Expanding on S[a-z]{3,} Reliability Engineer roles.

November 18, 2019. Filed under infrastructure 34 sre 1

One of my foundational learning experiences occurred in 2014, when I designed and rolled out Uber’s original Site Reliability Engineering role and organization. While I’d make many decisions a bit differently if I could rewind and try again, for the most part I’m proud when reviewing the reel of rewound memories.

Folks will occasionally ask my advice on introducing SRE in their company, and I give them an answer they don’t expect: don’t. The one word version comes across rather more controversial than I intend. I love the approaches that define good SRE organizations, and love the SREs I’ve worked with, but I believe that industry preconceptions of the role are sufficiently muddled that the term is actively unhelpful.

To grow a team using best SRE practices, skip the label “SRE.”

Label stuffing

When looking for an egregious example of label stuffing, it’s hard to find better than Long Island Ice Tea Corp renaming to Long Blockchain Corp. It was an ice tea company before the name change, and it was an ice tea company after the name change, just an ice team company that really wanted to be valued as a blockchain company. Thus far, only the SEC has valued that distinction.

Some engineering organizations have committed a similar maneuver, renaming their system administration groups as SREs. While the majority of those renames are done in good faith and following the scriptures of the good book, many of them don’t nail that transition. Perhaps a small subset are these rebrands are truly cynical, hoping to improve their hiring fortunes without changing practices, but my sense is that the vast majority are well-meaning folks struggling to land a difficult cultural transition.

Does the distinction matter?

This label stuffing is important, because these two styles of work are incompatible, and create a dysfunctional or ineffective organization when applied in tandem, The two critical distinctions between systems administration and SRE organizations are how they (1) handle ownership and (2) create leverage.

Administration groups split ownership such that routine workflows cross organizational boundaries between them and their peer development groups: you write the code, I’ll deploy and operate the code. SRE groups split ownership in ways that ensure common workflows do not cross organizational boundaries: I’ll build the deployment platform, and you’ll use it to deploy.

These approaches to dividing ownership also impact how they create leverage for the organization they support. In most system administration organizations, the fundamental unit of progress is working hours. This is distinct from the software engineering and SRE teams I’ve worked with, where the fundamental unit of progress is working software.

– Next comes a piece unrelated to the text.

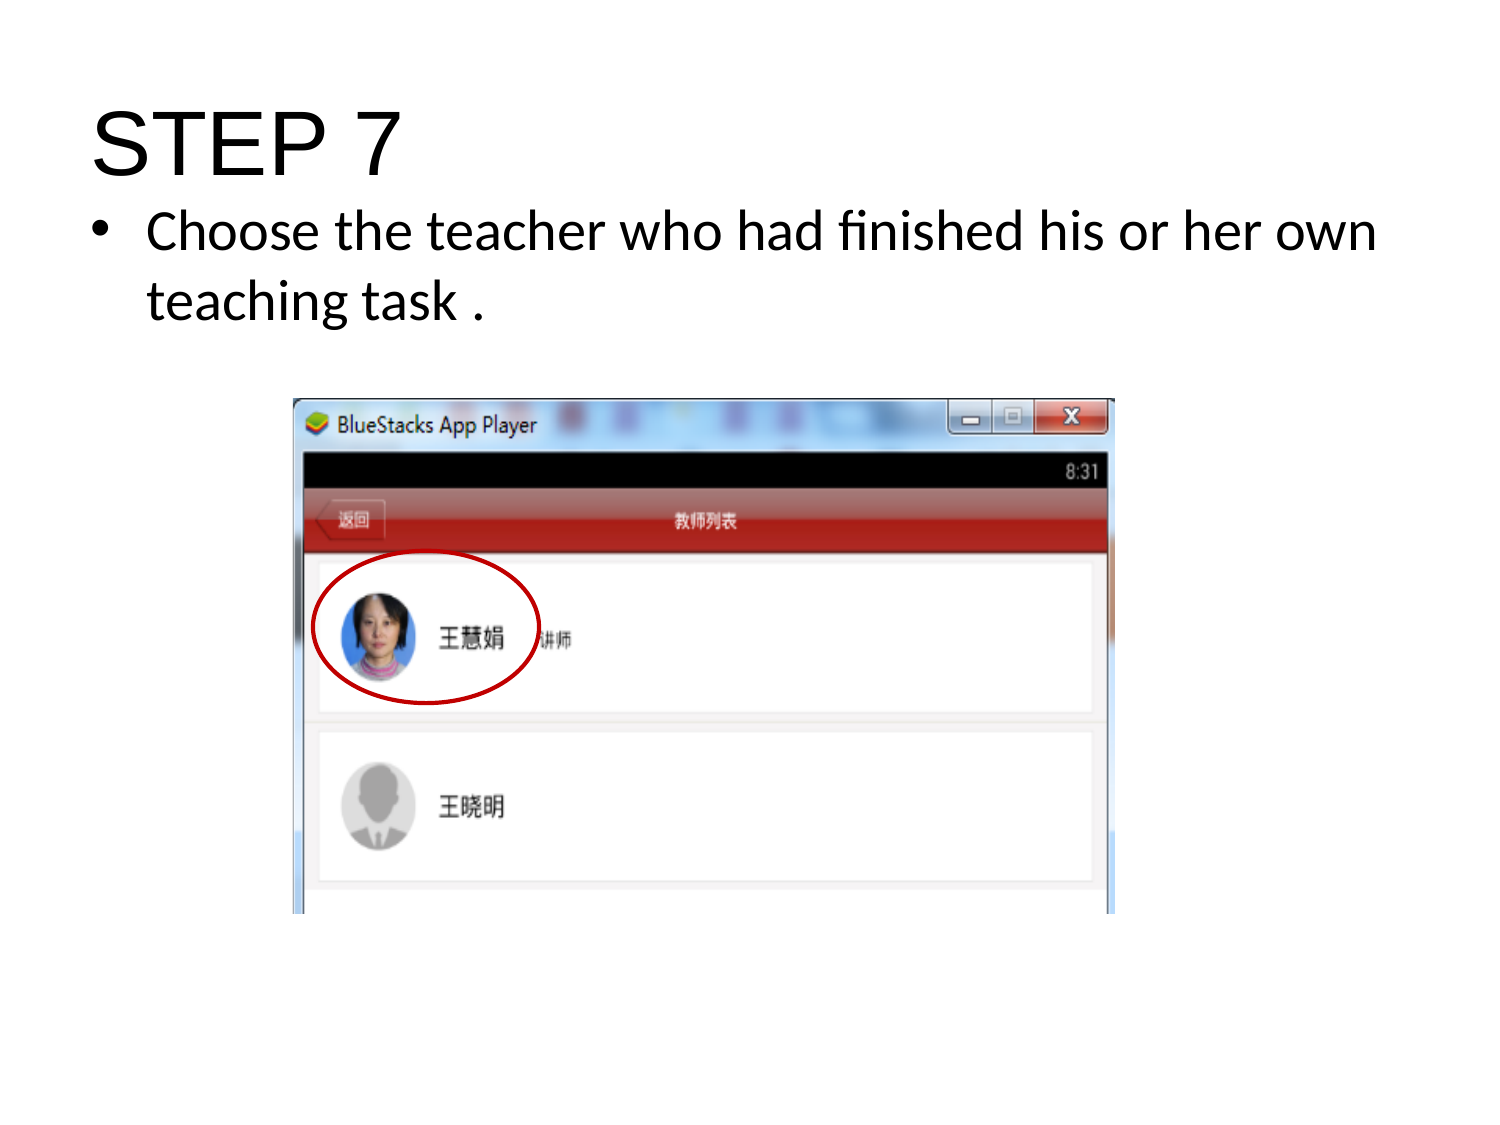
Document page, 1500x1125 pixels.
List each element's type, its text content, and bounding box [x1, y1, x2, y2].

list Choose the teacher who had finished his or her own teaching task . [74, 184, 1426, 928]
picture [292, 398, 1116, 915]
title STEP 7 [74, 44, 1426, 184]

When I joined Uber, services were provisioned manually through a sequence of highly coupled Puppet commits and deploys. When I left, services were provisioned by typing in the service name, clicking a button and waiting thirty seconds. No amount of additional human effort could have met the ramping business need for service provisioning, although certainly we could have kept trying harder and burned ourselves out.

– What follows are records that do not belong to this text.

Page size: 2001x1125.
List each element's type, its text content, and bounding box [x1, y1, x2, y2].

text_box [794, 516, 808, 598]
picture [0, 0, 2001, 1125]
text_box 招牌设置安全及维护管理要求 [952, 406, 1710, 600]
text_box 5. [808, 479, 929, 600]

“Just filter in the interview!”

Some folks will agree with the premise that the SRE label has become overly broad, but suggest that it’s easy to refine your hiring process to filter for the approach your organization prefers.

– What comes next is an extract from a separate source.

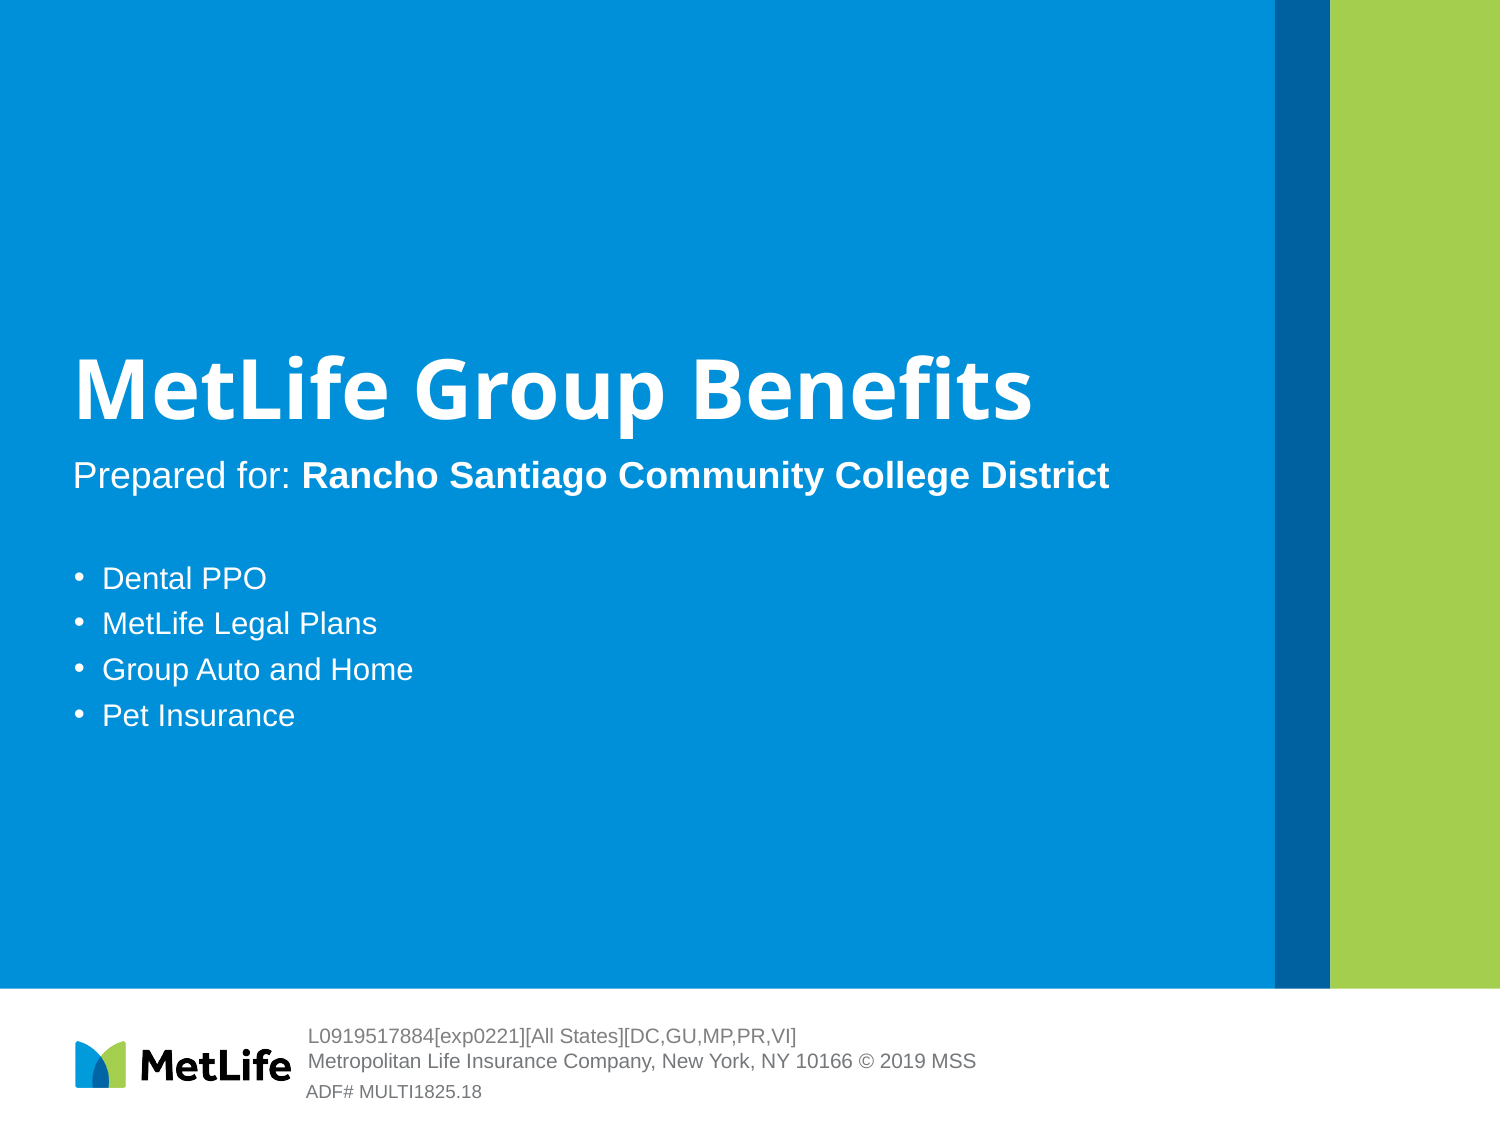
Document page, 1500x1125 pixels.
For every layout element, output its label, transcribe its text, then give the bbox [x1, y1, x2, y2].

In general, this seems like the obvious approach, but I’ve found that the label stuffing exerts an ongoing, exhausting pressure on the interview loop itself. Folks get frustrated that the loop is filtering our great SREs that they’ve worked with before who were very successful in the SRE organization at another company, and this becomes evidence that your SRE loop is flawed.

With a very clear vision of how you want SRE to operate at your company, you can prevent erosion of evaluation, but why spend your life doing that when you can skip out on the label’s confused preconceptions entirely?

Descriptive teams

My approach for the last few years, as well as what I recommend to others is to drop the SRE label entirely and hire software engineers. Do you abandon all hope of hiring folks with SRE expertise?

No! Move the specialization into the team’s mission instead of the role’s label. For example, create a team or group responsible for reliability and call that team the Resiliency team or the Reliability team. Advertise for software engineers to join that team to work on reliability, and hire those who you think will make your team successful, including those who have previously worked in successful SRE organizations.

But the inbound funnel…

The last concern I’ll hear from folks is that if they don’t use a frequent search term like SRE, they’ll miss out on folks who would only apply to an SRE role. My experience is that by posting a specific team job description, you’re freeing up time spent filtering to invest into sourcing and growing your organization’s public SRE brand.

I can easily imagine an organization who finds that “just turning on SRE” for their hiring increases inbound significantly, but my experience has been that it’s more of a wash in terms of your long-term goal of hiring folks who’ll be successful within your organization and align with your team's approach.

Summing it all together, I’m not against anyone using the label SRE, I just think it’s more effective to avoid at this point in the spincycle. If it’s working really well for you, then by all means keep using it. As for me, I’ll be over here writing more specific team descriptions.